EXTRACTED RECORDS –
════════════════
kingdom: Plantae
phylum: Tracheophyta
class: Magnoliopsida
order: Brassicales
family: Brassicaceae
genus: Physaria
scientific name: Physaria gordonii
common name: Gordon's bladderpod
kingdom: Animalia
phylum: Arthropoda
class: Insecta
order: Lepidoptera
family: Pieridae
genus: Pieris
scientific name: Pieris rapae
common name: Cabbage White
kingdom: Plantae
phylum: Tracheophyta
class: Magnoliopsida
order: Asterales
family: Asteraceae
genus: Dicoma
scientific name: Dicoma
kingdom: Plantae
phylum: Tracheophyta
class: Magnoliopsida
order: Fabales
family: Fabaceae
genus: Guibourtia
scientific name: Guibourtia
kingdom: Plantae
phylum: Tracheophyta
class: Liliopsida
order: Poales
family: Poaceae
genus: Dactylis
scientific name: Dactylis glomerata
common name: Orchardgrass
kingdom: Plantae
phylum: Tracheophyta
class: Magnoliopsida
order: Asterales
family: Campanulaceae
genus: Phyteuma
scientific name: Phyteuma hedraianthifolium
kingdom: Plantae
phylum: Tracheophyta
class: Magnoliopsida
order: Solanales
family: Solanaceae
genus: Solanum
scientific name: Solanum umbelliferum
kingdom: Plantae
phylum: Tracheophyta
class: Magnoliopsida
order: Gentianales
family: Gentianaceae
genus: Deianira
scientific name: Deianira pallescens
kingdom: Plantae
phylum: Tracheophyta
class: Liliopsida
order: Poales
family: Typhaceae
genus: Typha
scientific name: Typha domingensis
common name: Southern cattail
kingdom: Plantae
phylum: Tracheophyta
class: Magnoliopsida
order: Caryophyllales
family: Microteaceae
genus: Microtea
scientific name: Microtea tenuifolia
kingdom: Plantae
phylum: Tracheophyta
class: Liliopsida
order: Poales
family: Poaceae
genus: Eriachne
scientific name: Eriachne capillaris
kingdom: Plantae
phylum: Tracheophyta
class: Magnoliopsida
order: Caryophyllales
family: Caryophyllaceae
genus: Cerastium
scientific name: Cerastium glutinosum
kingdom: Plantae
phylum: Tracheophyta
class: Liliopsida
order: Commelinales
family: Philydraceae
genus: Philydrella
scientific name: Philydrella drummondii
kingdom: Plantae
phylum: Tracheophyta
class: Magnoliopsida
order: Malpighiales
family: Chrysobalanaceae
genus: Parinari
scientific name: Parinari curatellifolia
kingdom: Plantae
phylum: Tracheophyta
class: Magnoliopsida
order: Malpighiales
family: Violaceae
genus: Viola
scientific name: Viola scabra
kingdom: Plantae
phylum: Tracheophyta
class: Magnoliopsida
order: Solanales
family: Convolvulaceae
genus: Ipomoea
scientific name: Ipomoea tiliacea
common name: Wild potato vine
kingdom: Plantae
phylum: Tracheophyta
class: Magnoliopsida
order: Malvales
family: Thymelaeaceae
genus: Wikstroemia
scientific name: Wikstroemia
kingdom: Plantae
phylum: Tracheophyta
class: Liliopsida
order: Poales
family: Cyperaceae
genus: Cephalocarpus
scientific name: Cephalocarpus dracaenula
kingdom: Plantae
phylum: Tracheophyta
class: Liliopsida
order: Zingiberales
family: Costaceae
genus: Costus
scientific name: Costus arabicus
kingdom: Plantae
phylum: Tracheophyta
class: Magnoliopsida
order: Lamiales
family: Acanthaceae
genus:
════════════════
DO THIS –
Reproduce every line of the data above without any changes, from the first line to the last.

THE OUTPUT –
kingdom: Plantae
phylum: Tracheophyta
class: Magnoliopsida
order: Brassicales
family: Brassicaceae
genus: Physaria
scientific name: Physaria gordonii
common name: Gordon's bladderpod
kingdom: Animalia
phylum: Arthropoda
class: Insecta
order: Lepidoptera
family: Pieridae
genus: Pieris
scientific name: Pieris rapae
common name: Cabbage White
kingdom: Plantae
phylum: Tracheophyta
class: Magnoliopsida
order: Asterales
family: Asteraceae
genus: Dicoma
scientific name: Dicoma
kingdom: Plantae
phylum: Tracheophyta
class: Magnoliopsida
order: Fabales
family: Fabaceae
genus: Guibourtia
scientific name: Guibourtia
kingdom: Plantae
phylum: Tracheophyta
class: Liliopsida
order: Poales
family: Poaceae
genus: Dactylis
scientific name: Dactylis glomerata
common name: Orchardgrass
kingdom: Plantae
phylum: Tracheophyta
class: Magnoliopsida
order: Asterales
family: Campanulaceae
genus: Phyteuma
scientific name: Phyteuma hedraianthifolium
kingdom: Plantae
phylum: Tracheophyta
class: Magnoliopsida
order: Solanales
family: Solanaceae
genus: Solanum
scientific name: Solanum umbelliferum
kingdom: Plantae
phylum: Tracheophyta
class: Magnoliopsida
order: Gentianales
family: Gentianaceae
genus: Deianira
scientific name: Deianira pallescens
kingdom: Plantae
phylum: Tracheophyta
class: Liliopsida
order: Poales
family: Typhaceae
genus: Typha
scientific name: Typha domingensis
common name: Southern cattail
kingdom: Plantae
phylum: Tracheophyta
class: Magnoliopsida
order: Caryophyllales
family: Microteaceae
genus: Microtea
scientific name: Microtea tenuifolia
kingdom: Plantae
phylum: Tracheophyta
class: Liliopsida
order: Poales
family: Poaceae
genus: Eriachne
scientific name: Eriachne capillaris
kingdom: Plantae
phylum: Tracheophyta
class: Magnoliopsida
order: Caryophyllales
family: Caryophyllaceae
genus: Cerastium
scientific name: Cerastium glutinosum
kingdom: Plantae
phylum: Tracheophyta
class: Liliopsida
order: Commelinales
family: Philydraceae
genus: Philydrella
scientific name: Philydrella drummondii
kingdom: Plantae
phylum: Tracheophyta
class: Magnoliopsida
order: Malpighiales
family: Chrysobalanaceae
genus: Parinari
scientific name: Parinari curatellifolia
kingdom: Plantae
phylum: Tracheophyta
class: Magnoliopsida
order: Malpighiales
family: Violaceae
genus: Viola
scientific name: Viola scabra
kingdom: Plantae
phylum: Tracheophyta
class: Magnoliopsida
order: Solanales
family: Convolvulaceae
genus: Ipomoea
scientific name: Ipomoea tiliacea
common name: Wild potato vine
kingdom: Plantae
phylum: Tracheophyta
class: Magnoliopsida
order: Malvales
family: Thymelaeaceae
genus: Wikstroemia
scientific name: Wikstroemia
kingdom: Plantae
phylum: Tracheophyta
class: Liliopsida
order: Poales
family: Cyperaceae
genus: Cephalocarpus
scientific name: Cephalocarpus dracaenula
kingdom: Plantae
phylum: Tracheophyta
class: Liliopsida
order: Zingiberales
family: Costaceae
genus: Costus
scientific name: Costus arabicus
kingdom: Plantae
phylum: Tracheophyta
class: Magnoliopsida
order: Lamiales
family: Acanthaceae
genus:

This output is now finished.